At the same time, Charming Kitten has been observed moving away from its previous cloud-hosting preferences (OneDrive, AWS S3, Dropbox) and opting for privately hosted infrastructure (Backblaze and IPFS). 

“It is possible that the group regards this as less likely to lead to their tools being exposed or that these other providers are less likely to act against their accounts and infrastructure,” Saini and Gardner explained.

The latest version of PowerStar offers remote execution of PowerShell and CSharp commands, persistence through various methods, dynamic configuration updates, multiple C2 channels, system reconnaissance and monitoring of established persistence mechanisms.

According to Volexity, the updated malware highlights Charming Kitten’s ongoing efforts to refine its techniques and evade detection, emphasizing the need for robust cybersecurity measures to counter sophisticated threats.

“The general phishing playbook used by Charming Kitten and the overall purpose of POWERSTAR remain consistent,” reads the advisory. “This suggests that Charming Kitten is successful enough not to warrant modifying these aspects of their operations.”
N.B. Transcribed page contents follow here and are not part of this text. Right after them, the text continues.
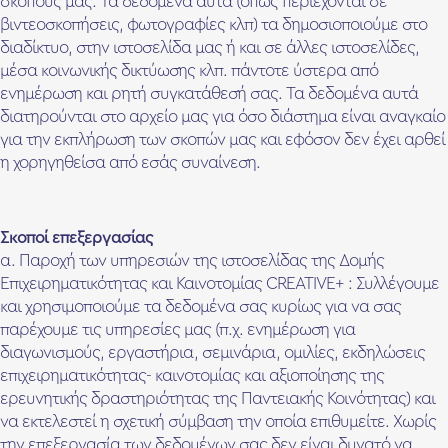
σκοπούς μας. Τα δεδομένα αυτά (όπως περιέχονται σε
βιντεοσκοπήσεις, φωτογραφίες κλπ) τα δημοσιοποιούμε στο
διαδίκτυο, στην ιστοσελίδα μας ή και σε άλλες ιστοσελίδες,
μέσα κοινωνικής δικτύωσης κλπ. πάντοτε ύστερα από
ενημέρωση και ρητή συγκατάθεσή σας. Τα δεδομένα αυτά
διατηρούνται στο αρχείο μας για όσο διάστημα είναι αναγκαίο
για την εκπλήρωση των σκοπών μας και εφόσον δεν έχει αρθεί
η χορηγηθείσα από εσάς συναίνεση.
Σκοποί επεξεργασίας
α. Παροχή των υπηρεσιών της ιστοσελίδας της Δομής
Επιχειρηματικότητας και Καινοτομίας CREATIVE+ : Συλλέγουμε
και χρησιμοποιούμε τα δεδομένα σας κυρίως για να σας
παρέχουμε τις υπηρεσίες μας (π.χ. ενημέρωση για
διαγωνισμούς, εργαστήρια, σεμινάρια, ομιλίες, εκδηλώσεις
επιχειρηματικότητας- καινοτομίας και αξιοποίησης της
ερευνητικής δραστηριότητας της Παντειακής Κοινότητας) και
να εκτελεστεί η σχετική σύμβαση την οποία επιθυμείτε. Χωρίς
την επεξεργασία των δεδομένων σας δεν είναι δυνατό να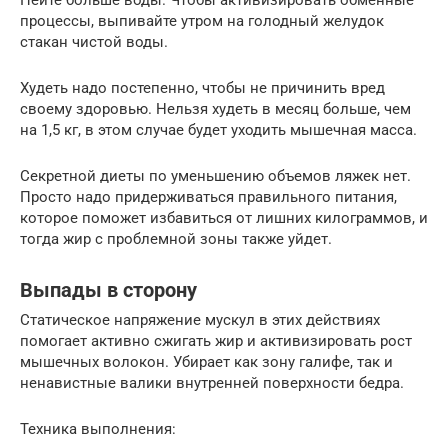
Пейте больше воды. Чтобы активизировать обменные
процессы, выпивайте утром на голодный желудок
стакан чистой воды.
Худеть надо постепенно, чтобы не причинить вред
своему здоровью. Нельзя худеть в месяц больше, чем
на 1,5 кг, в этом случае будет уходить мышечная масса.
Секретной диеты по уменьшению объемов ляжек нет.
Просто надо придерживаться правильного питания,
которое поможет избавиться от лишних килограммов, и
тогда жир с проблемной зоны также уйдет.
Выпады в сторону
Статическое напряжение мускул в этих действиях
помогает активно сжигать жир и активизировать рост
мышечных волокон. Убирает как зону галифе, так и
ненавистные валики внутренней поверхности бедра.
Техника выполнения: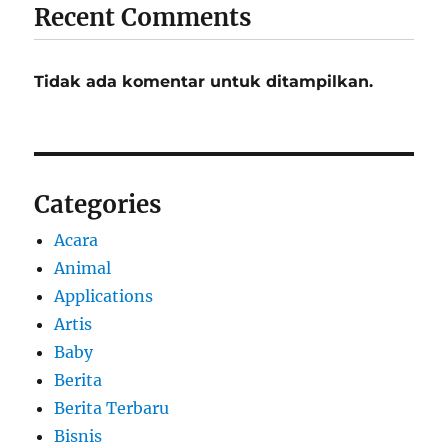
Recent Comments
Tidak ada komentar untuk ditampilkan.
Categories
Acara
Animal
Applications
Artis
Baby
Berita
Berita Terbaru
Bisnis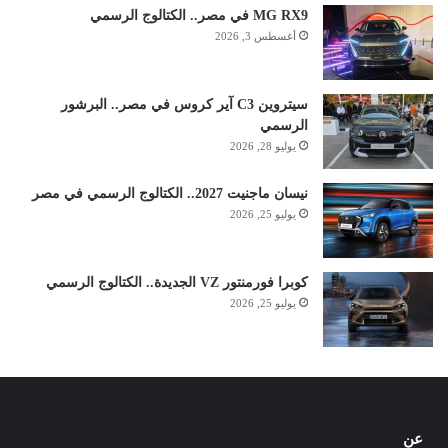
MG RX9 في مصر.. الكتالوج الرسمي
أغسطس 3, 2026
سيتروين C3 آير كروس في مصر.. البرشور
الرسمي
يوليو 28, 2026
نيسان ماجنيت 2027.. الكتالوج الرسمي في مصر
يوليو 25, 2026
كوبرا فورمنتور VZ الجديدة.. الكتالوج الرسمي
يوليو 25, 2026
عن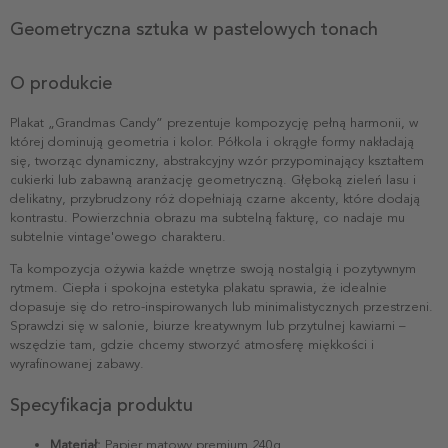
Geometryczna sztuka w pastelowych tonach
O produkcie
Plakat „Grandmas Candy” prezentuje kompozycję pełną harmonii, w
której dominują geometria i kolor. Półkola i okrągłe formy nakładają
się, tworząc dynamiczny, abstrakcyjny wzór przypominający kształtem
cukierki lub zabawną aranżację geometryczną. Głęboką zieleń lasu i
delikatny, przybrudzony róż dopełniają czarne akcenty, które dodają
kontrastu. Powierzchnia obrazu ma subtelną fakturę, co nadaje mu
subtelnie vintage'owego charakteru.
Ta kompozycja ożywia każde wnętrze swoją nostalgią i pozytywnym
rytmem. Ciepła i spokojna estetyka plakatu sprawia, że idealnie
dopasuje się do retro-inspirowanych lub minimalistycznych przestrzeni.
Sprawdzi się w salonie, biurze kreatywnym lub przytulnej kawiarni –
wszędzie tam, gdzie chcemy stworzyć atmosferę miękkości i
wyrafinowanej zabawy.
Specyfikacja produktu
Materiał:
Papier matowy premium 240g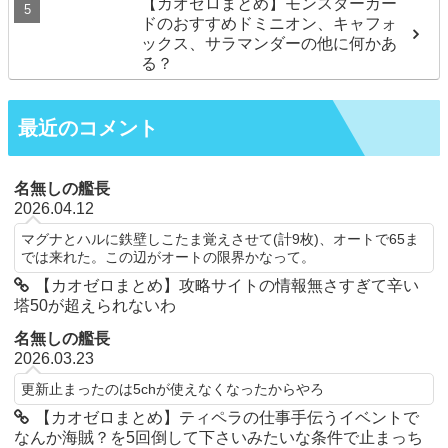
【カオゼロまとめ】モンスターカー
ドのおすすめドミニオン、キャフォ
ックス、サラマンダーの他に何かあ
る？
最近のコメント
名無しの艦長
2026.04.12
マグナとハルに鉄壁しこたま覚えさせて(計9枚)、オートで65ま
では来れた。この辺がオートの限界かなって。
【カオゼロまとめ】攻略サイトの情報無さすぎて辛い
塔50が超えられないわ
名無しの艦長
2026.03.23
更新止まったのは5chが使えなくなったからやろ
【カオゼロまとめ】ティペラの仕事手伝うイベントで
なんか海賊？を5回倒して下さいみたいな条件で止まっち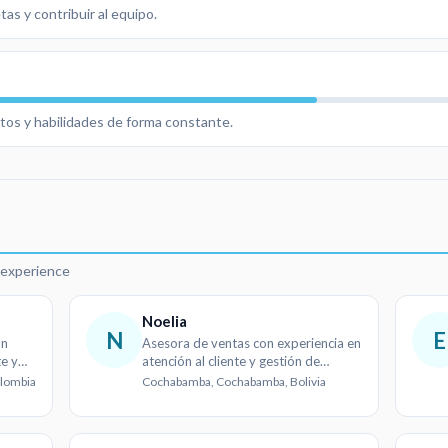
as y contribuir al equipo.
tos y habilidades de forma constante.
d
r experience
Noelia
N
E
on
Asesora de ventas con experiencia en
te y
atención al cliente y gestión de
pedidos
olombia
Cochabamba, Cochabamba, Bolivia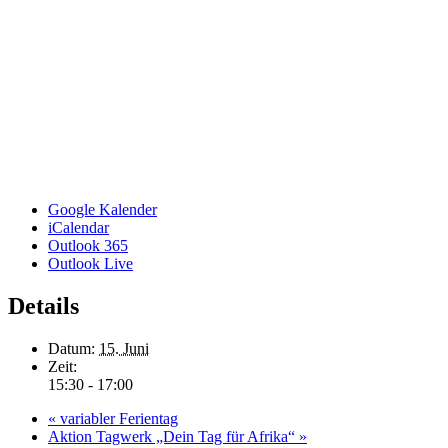
Google Kalender
iCalendar
Outlook 365
Outlook Live
Details
Datum:
15. Juni
Zeit:
15:30 - 17:00
«
variabler Ferientag
Aktion Tagwerk „Dein Tag für Afrika“
»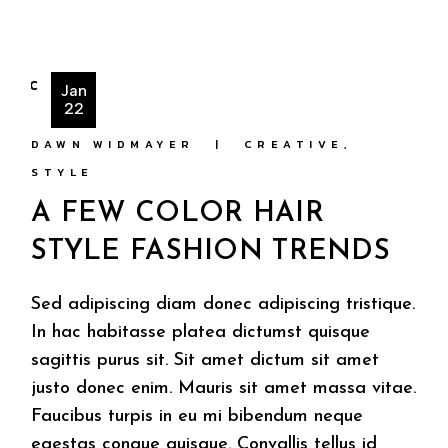
Jan
22
DAWN WIDMAYER
CREATIVE
STYLE
A FEW COLOR HAIR
STYLE FASHION TRENDS
Sed adipiscing diam donec adipiscing tristique.
In hac habitasse platea dictumst quisque
sagittis purus sit. Sit amet dictum sit amet
justo donec enim. Mauris sit amet massa vitae.
Faucibus turpis in eu mi bibendum neque
egestas congue quisque. Convallis tellus id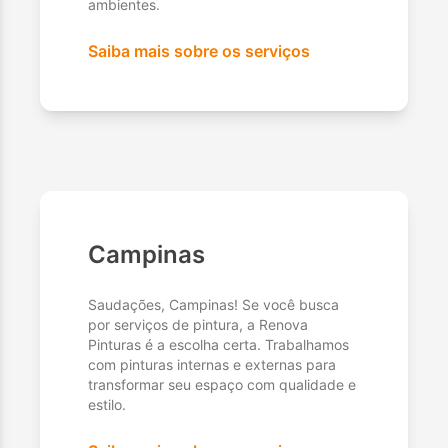
ambientes.
Saiba mais sobre os serviços
Campinas
Saudações, Campinas! Se você busca
por serviços de pintura, a Renova
Pinturas é a escolha certa. Trabalhamos
com pinturas internas e externas para
transformar seu espaço com qualidade e
estilo.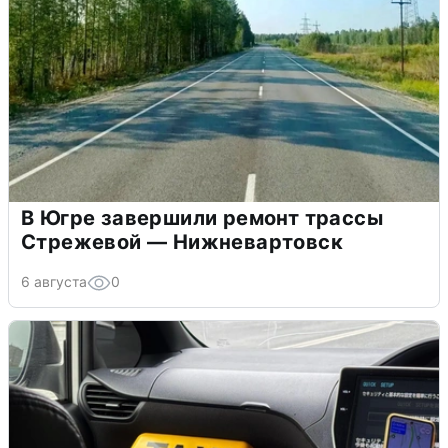
В Югре завершили ремонт трассы
Стрежевой — Нижневартовск
6 августа
0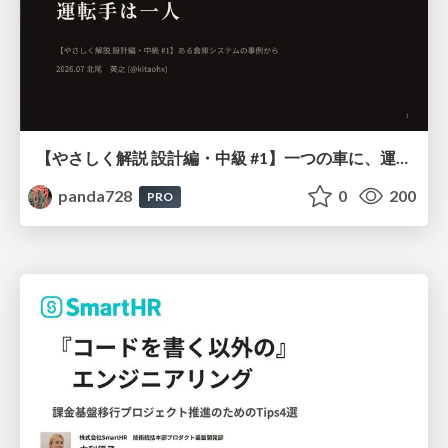
【やさしく解説 設計編・中級 #1】一つの車に、運転手は一人 ～ある倉庫システムの事例から～
panda728
0
200
PRO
To protect against this threat, Volexity recommended using the provided YARA rules to detect related activity, blocking the IOCs provided, and considering blocking this list of IPFS providers if organizations do not require their use, as they can be exploited by malware authors to host malicious files.

The Volexity report comes a few months after Zscaler highlighted a newly found targeting of IPFS infrastructure by threat actors.